» Trecho selecionado
Missão quase impossível
Pedro J. Bondaczuk
O
presidente nicaragüense, Daniel Ortega, tem mostrado uma enorme persistência na
busca de um diálogo direto com o governo dos EUA. Desde a sua posse, após as
eleições presidenciais de 4 de novembro do ano passado, classificadas como uma
farsa pela Casa Branca, mas cuja lisura foi atestada por inúmeros observadores
internacionais (inclusive norte-americanos), ele vem fazendo diversas ofertas
ao presidente Ronald Reagan, visando a obter o seu reconhecimento para o regime
sandinista. E quanto mais insiste, mais "Tio Sam" fecha a carranca e
mostra ares de poucos amigos. Aliás, de declarados inimigos.
Em
março passado, quando da posse do presidente uruguaio, Júlio Maria Sanguinetti,
Ortega praticamente "impôs" um encontro com o secretário de Estado,
George Shultz, em Montevidéu. Esperava-se que após essa reunião informal as
coisas viessem a tomar um novo rumo. Que norte-americanos e nicaragüenses
pudessem se sentar ao redor de uma mesma mesa e equacionar finalmente as suas
diferenças. Poucos dias depois, Ortega chegou a propor a redução de
conselheiros militares cubanos em seu país, ato que somente causou mais
desconfiança na Casa Branca ao invés de qualquer esperada distensão. Reagan e
seus conselheiros não viram na oferta nenhum gesto de boa vontade.
Pressentiram, isto sim, outro engodo propagandístico sandinista e nada mais.
Mas
o pior para Ortega, e os mais de dois milhões de nicaragüenses, ainda estava
para vir. E veio no dia exato em que o presidente norte-americano desembarcou
em Bonn, a 2 de maio, para a reunião dos sete países mais ricos do mundo
ocidental. Foi o surpreendente embargo econômico decretado contra a Nicarágua,
tornando a situação desse povo, que já não era das melhores, desesperadora e de
seu presidente, insustentável. A medida, aliás, foi uma conseqüência direta da
rejeição, por parte do Congresso dos EUA, de uma ajuda de US$ 14 milhões para
os chamados "contras". Esta constituiu, afinal, numa intolerável
derrota política para Reagan. O embargo, portanto, não passou de uma desforra.

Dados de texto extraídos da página

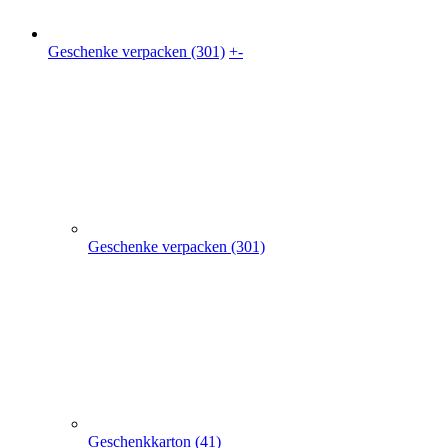
Geschenkkarton (41)
Geschenkbeutel (9)
Geschenkpapier (24)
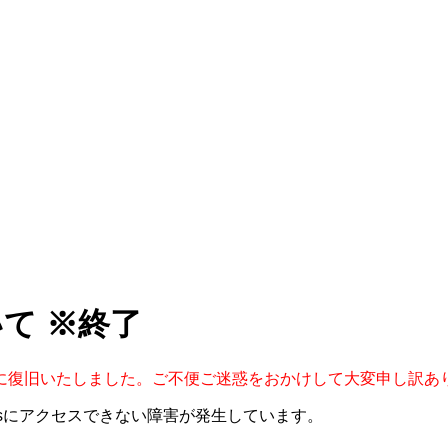
いて ※終了
4時30分に復旧いたしました。ご不便ご迷惑をおかけして大変申し訳
teXsにアクセスできない障害が発生しています。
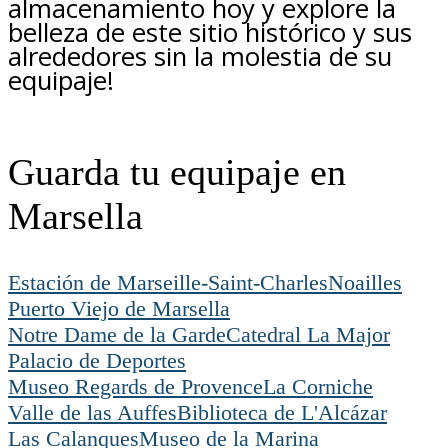
almacenamiento hoy y explore la
belleza de este sitio histórico y sus
alrededores sin la molestia de su
equipaje!
Guarda tu equipaje en
Marsella
Estación de Marseille-Saint-Charles
Noailles
Puerto Viejo de Marsella
Notre Dame de la Garde
Catedral La Major
Palacio de Deportes
Museo Regards de Provence
La Corniche
Valle de las Auffes
Biblioteca de L'Alcázar
Las Calanques
Museo de la Marina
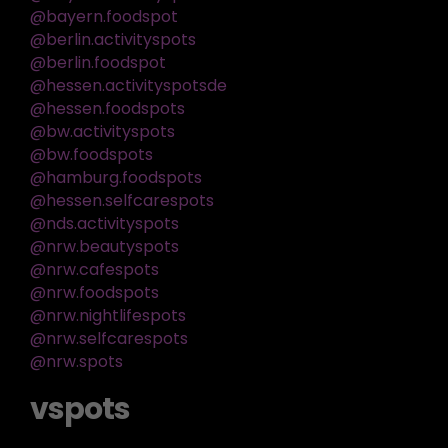
@bayern.foodspot
@berlin.activityspots
@berlin.foodspot
@hessen.activityspotsde
@hessen.foodspots
@bw.activityspots
@bw.foodspots
@hamburg.foodspots
@hessen.selfcarespots
@nds.activityspots
@nrw.beautyspots
@nrw.cafespots
@nrw.foodspots
@nrw.nightlifespots
@nrw.selfcarespots
@nrw.spots
vspots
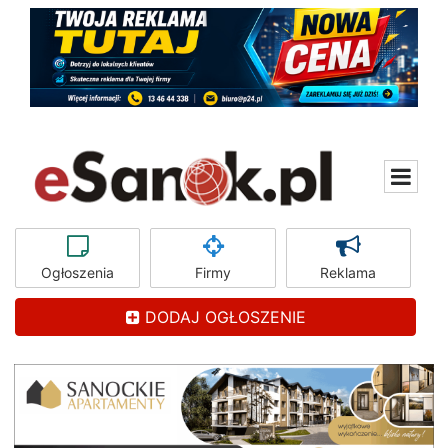
Ogłoszenia
Firmy
Reklama
DODAJ OGŁOSZENIE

» Tarefa proposta 1
Selecione nos registros todas as linhas que contêm a palavra "foodspots". Diferencie maiúsculas de minúsculas.
» Tarefa proposta 2
Por favor, continue o texto sobre Daniel Ortega e o governo Reagan a partir da última frase.

» Resultado do exercício 1
@hessen.foodspots
@bw.foodspots
@hamburg.foodspots
@nrw.foodspots

» Resultado do exercício 2
E Ortega fez o papel de holandês: pagou pelo que não fez. Ou, quem sabe, foi
uma hábil estratégia da Casa Branca para reverter o revés. Se a segunda
hipótese foi a correta, ela acabou dando certo.
Com
o boicote econômico dos EUA, Ortega como que entrou em pânico. Saiu em busca de
auxílio exatamente onde nunca poderia ter ido: do outro lado do mundo, no outro
extremo ideológico, o bloco comunista. Decidiu fazer um giro pelo Leste
europeu, angariando simpatias e uns parcos dólares, insuficientes para reativar
a já cataléptica economia nicaragüense. E caiu, por conta própria, numa
armadilha. E deu o argumento que Reagan queria. Com essa desastrada e
inoportuna viagem, a opinião dos congressistas norte-americanos reverteu-se. E
numa espetacular reviravolta, os "contras" conseguiram, finalmente, a
verba que tanto queriam, para esbanjar com a incompetência que lhes tem sido
tão peculiar.
Ortega,
contudo, não desistiu de tentar um milagre. De convencer o mais ferrenho
adversário de seu regime que nada tem a ver com Moscou, com Cuba, ou seja lá
com quem for do bloco comunista. Tarefa muito difícil para quem acabou de
decretar um inoportuno (do ponto de vista político) estado de emergência em seu
país. O presidente nicaragüense certamente confia muito em seu poder de
persuasão, caso contrário nem sonharia com uma entrevista dessas que ele está
tentando conseguir com Reagan. Pode até ser que dê certo. Mas ninguém pode
negar que, à luz da lógica, assuniu uma autêntica missão impossível.
(Artigo
publicado na página 10, Internacional, do Correio Popular, em 23 de outubro de
1985)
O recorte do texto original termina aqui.